Un viaggio nel “vascio e’ Nunziatina” a “Napoletani Belli”

Scritto da il 29 Marzo 2019

“Volere e potere, questo vogliamo dimostrare nella puntata di stasera. Il conduttore non percepisce un euro”, l’ha sottolineato più volte il padrone di casa Ettore Petraroli.

Torna puntuale l’appuntamento della rubrica dedicata alla trasmissione radiofonica “Napoletani Belli”, in onda tutti i giorni dalle 19:00 alle 21:00 su Radio CRC (FM 100.5 o in streaming su www.radiocrc.com).

“Mia madre Nunziatina cucina con mia moglie Anna – ha esordito così Fabio Zizolfi proprietario de “O vascio e’ Nunziatina” – . Il nostro locale si trova ai quartieri spagnoli al vico lungo del gelso, detto “o vic re fummniell”. Abbiamo un tavolo a cianfa di cavallo che ospita 36 persone, molte volte sconosciute tra di loro. L’avventura dura 3 ore e mezza, chi viene da noi fa un vero e proprio viaggio nell’arte culinaria partenopea. Turisti? Di solito è meglio avere clienti italiani o napoletani perché l’obiettivo nostro è di diffondere la nostra cultura e chi non comprende la lingua poi fa fatica”.

Il primo intervento telefonico è stato quello di Salvatore del bar Mastracchio, celebre per il suo caffè freddo-caldo: “Ci troviamo a Napoli centro, in un vicoletto a via Toledo. Il 28 novembre compiamo 30 anni d’attività. Siamo una famiglia di cuochi, baristi e pasticcieri. La nostra generazione sta portando un po’ di Rinascimento napoletano, Fabio è un esempio di questo”.

Spazio poi a Peppe che ha praticamente inventato un B&B in un ex monastero al Corso Vittorio Emanuele.

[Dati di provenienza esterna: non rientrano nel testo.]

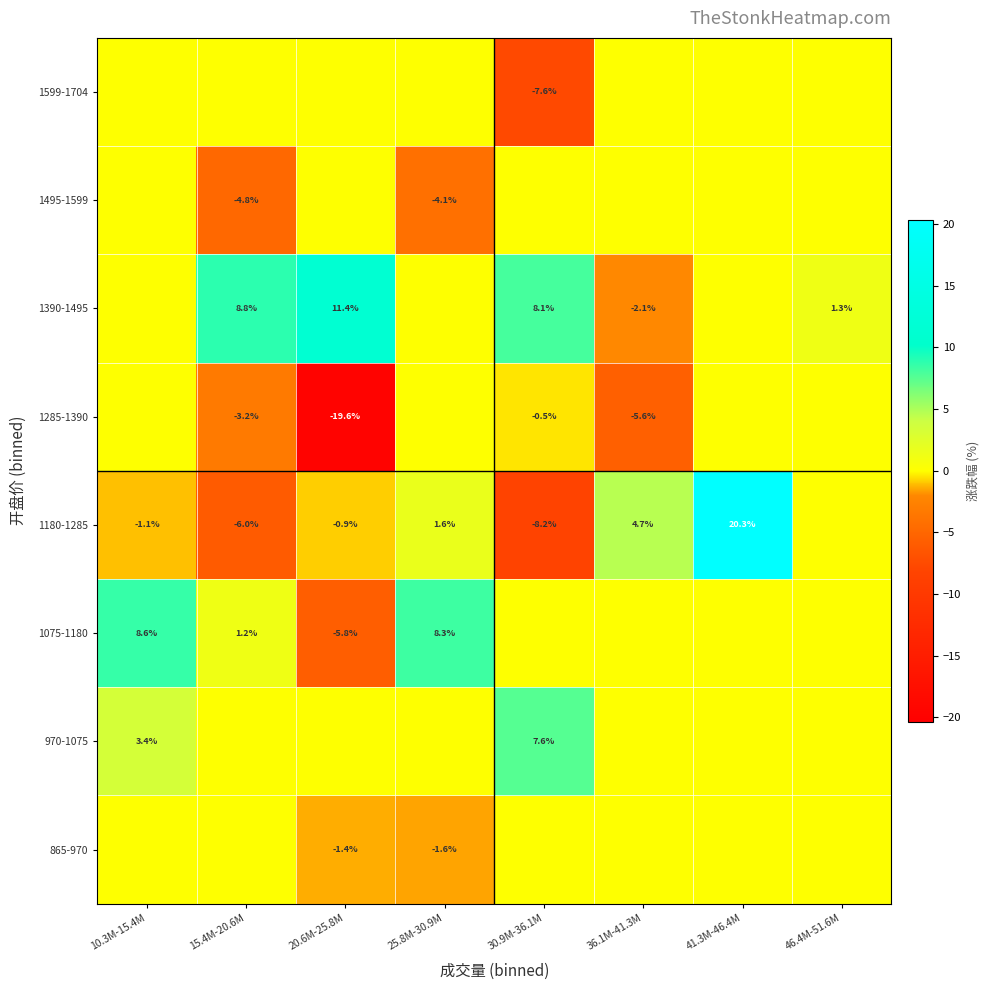

What is the sum of the 1180-1285 values at 10.3M-15.4M and 15.4M-20.6M?

-7.1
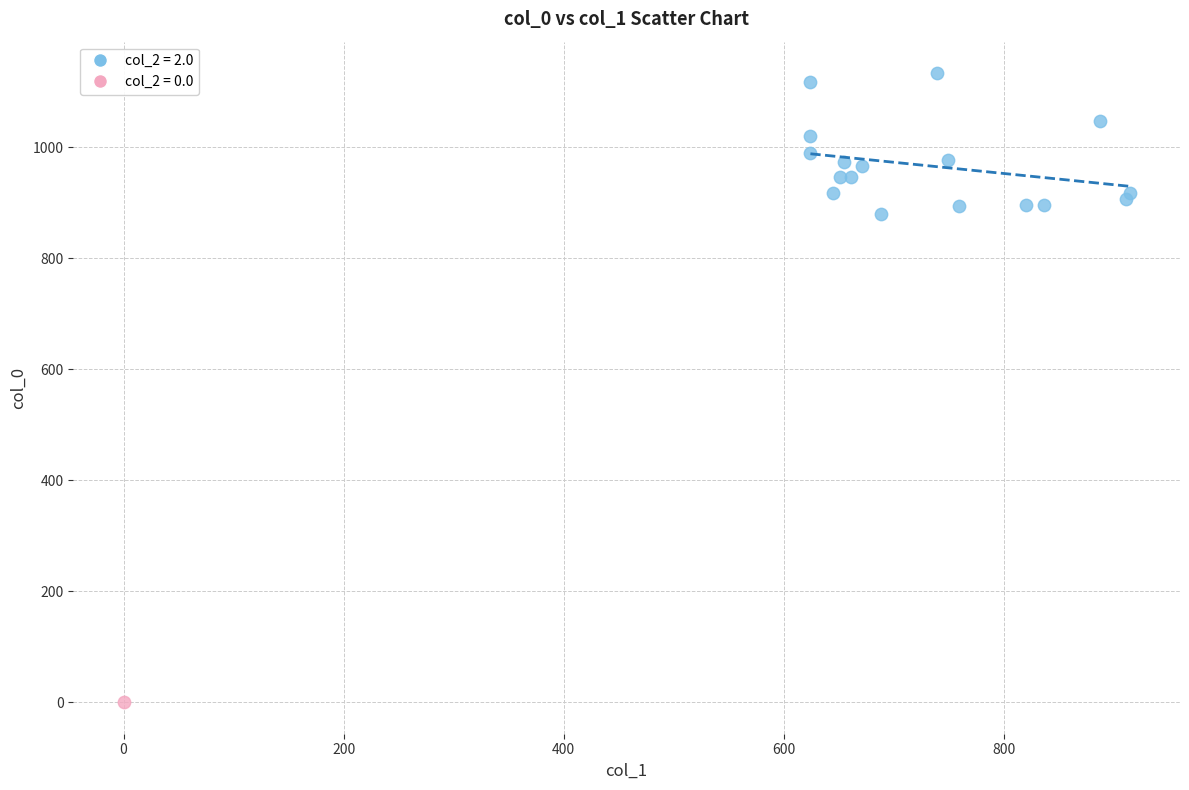

What are all the series names shown in the legend?

col_2 = 2.0, col_2 = 0.0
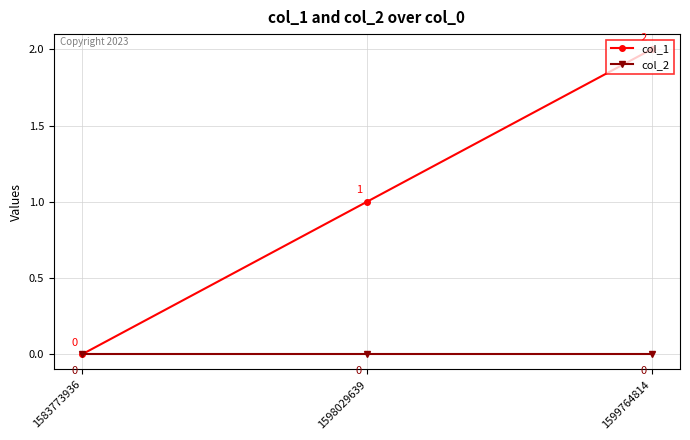

What is the maximum value for col_1?

2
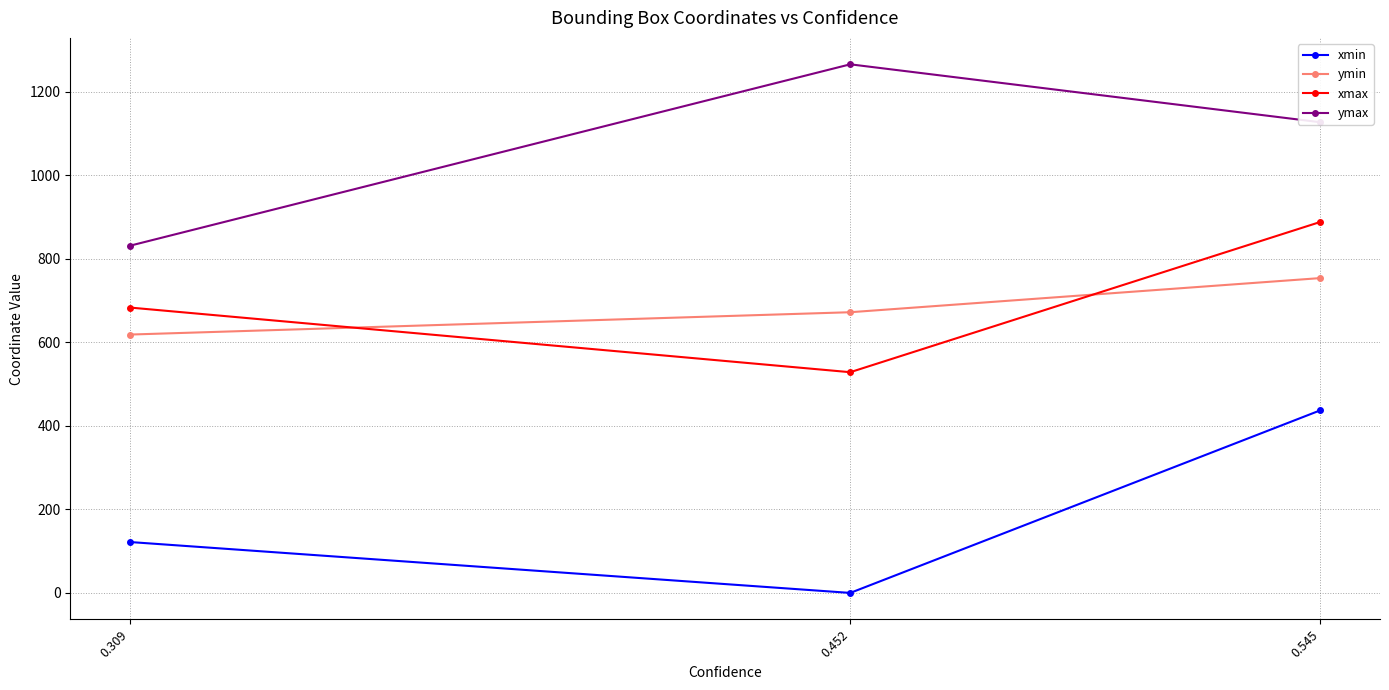

Does the chart display data point markers on the line(s)?

Yes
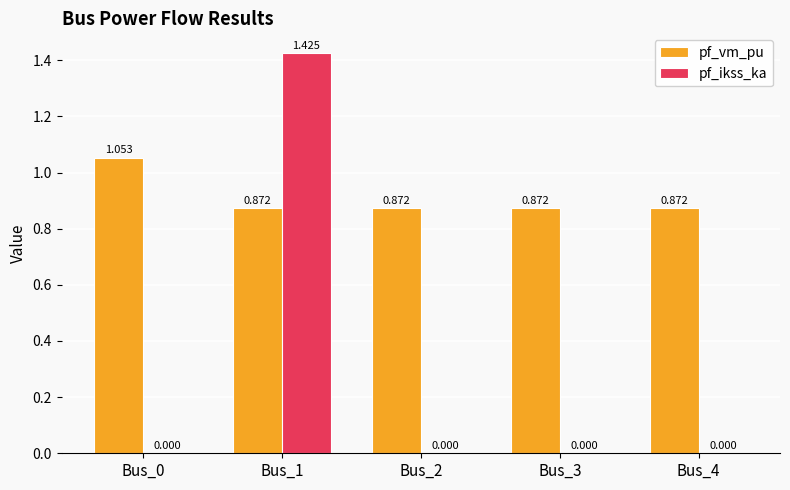

What is the sum of all pf_vm_pu values?

4.5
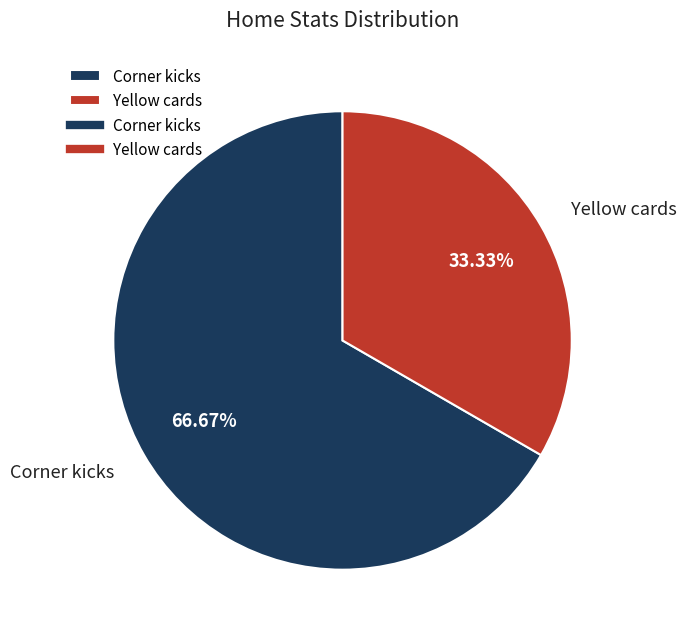

Combined, what portion of the pie is Corner kicks and Yellow cards?

100.0%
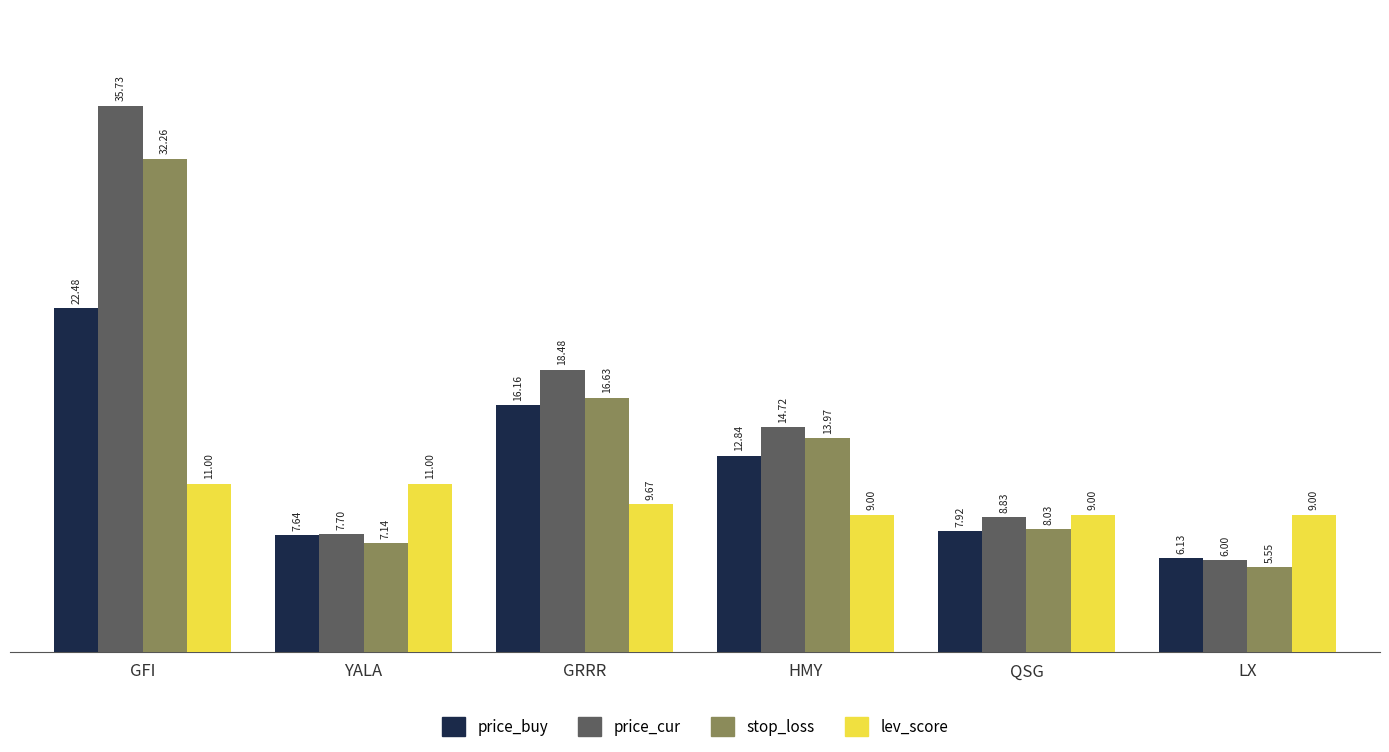

Between GRRR and HMY, which series saw the biggest shift?

price_cur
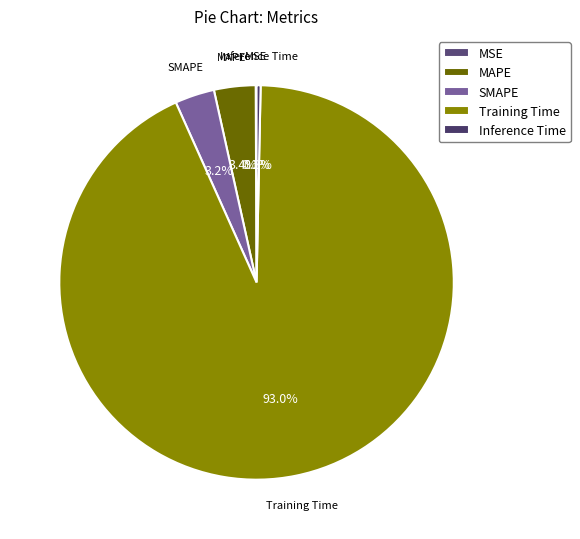

Which category has the biggest portion of the pie?

Training Time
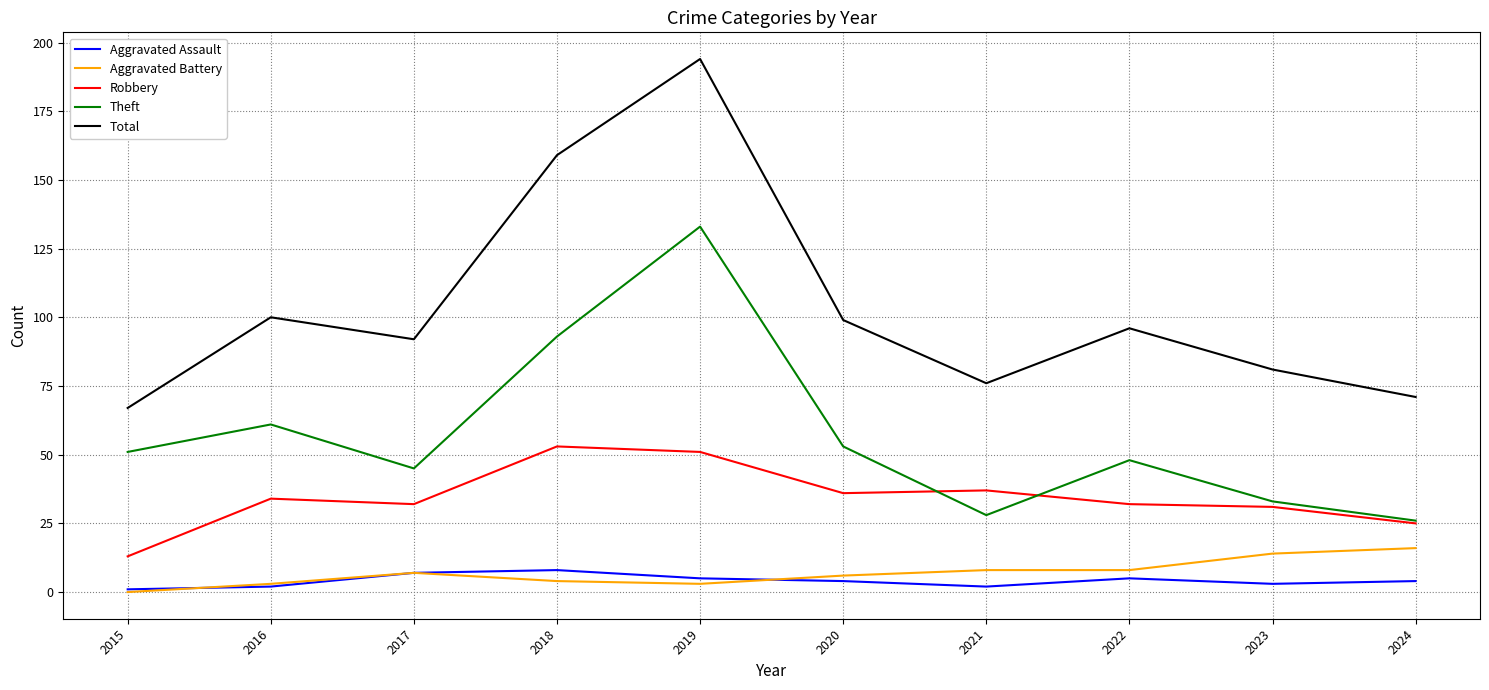

Which series changed the most between 2020 and 2024?

Total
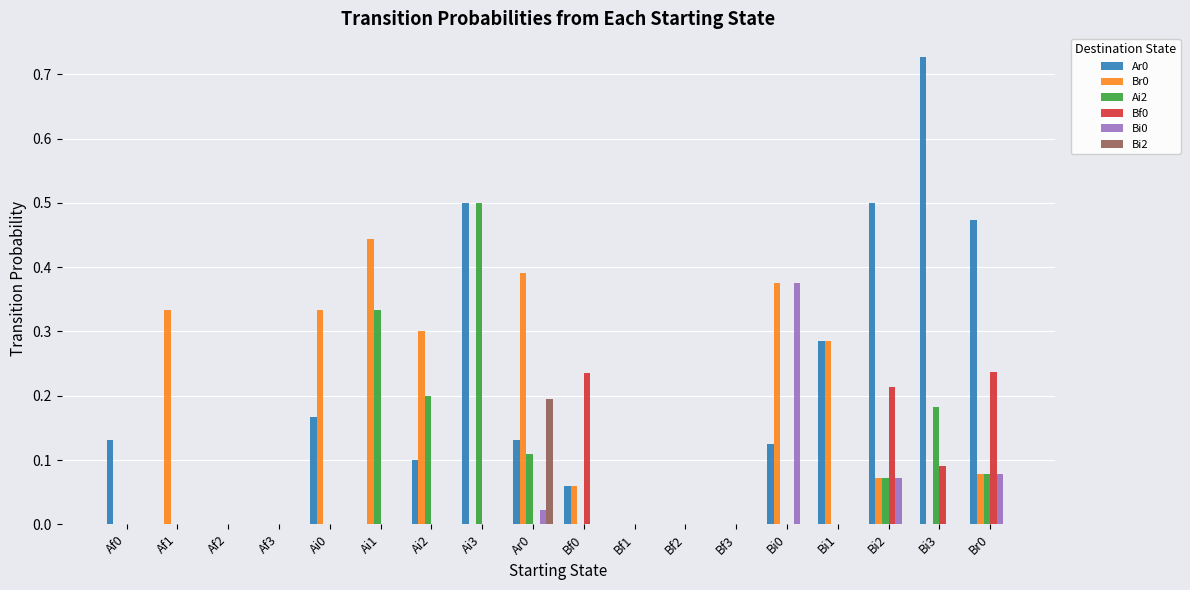

Is the value of Bi2 at Ar0 greater than the value of Ai2 at Bi2?

Yes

Egli lascia usare il campetto della sua struttura e non solo ai ragazzi della zona e alla chiesa: “Rappresento un po’ una cooperativa sociale di sei giovani dei quartieri spagnoli. Abbiamo realizzato un sogno, avere una struttura tutta nostra per rimetterla a disposizione dei ragazzi delle nostre zone. Al vascio di Fabio ho mangiato tante volte, la cosa che più amo sono ‘e purpette”.

Fabio ci ha raccontato come friggere una polpetta perfetta vista la curiosità nata dopo l’intervento dell’amico Peppe:È un segreto legato a chi frigge ma bisogna stare attenti anche all’olio usato perché deve raggiungere un’elevata temperatura, di solito intorno ai 150 gradi. Inoltre non bisogna mettere il pane grattugiato perché è una pietanza povera. La nostra polpetta fuori è fritta e dentro è bollita!”.

La telefonica più attesa è stato quello di Nunziatina, la vera protagonista di questo locale: “Volere e potere! Lo trovo un gran proverbio. Prima del mio vascio, facevo sempre qualcosa dietro le quinte. Facevo aggiusti di sartorie e cucinavo anche. La pasta e patate? Al Nord hanno l’abitudine di fare tutto separato e poi mischiare, invece noi buttiamo direttamente la pasta nell’acqua. Per questo motivo lo chef Barbieri, quando è venuto da noi, è rimasto davvero meravigliato da questo mio segreto. Sono diventato una star? Io ho sempre fisso il nostro scopo, ovvero quello di riscattare i quartieri”.

In chiusura abbiamo avuto Francesca, celebre “fummnell” che conduce la tombola scostumata durante le serate al locale: “Molti clienti non posso dimenticare perché sono stati tanto carini. Durante la tombola dico tante parolacce, faccio la vera tombola “ro fmmnell”. Chi vince riceve in omaggio i simboli del vascio ed il massimo premio è il tariffario che si usava nelle case delle prostitute”.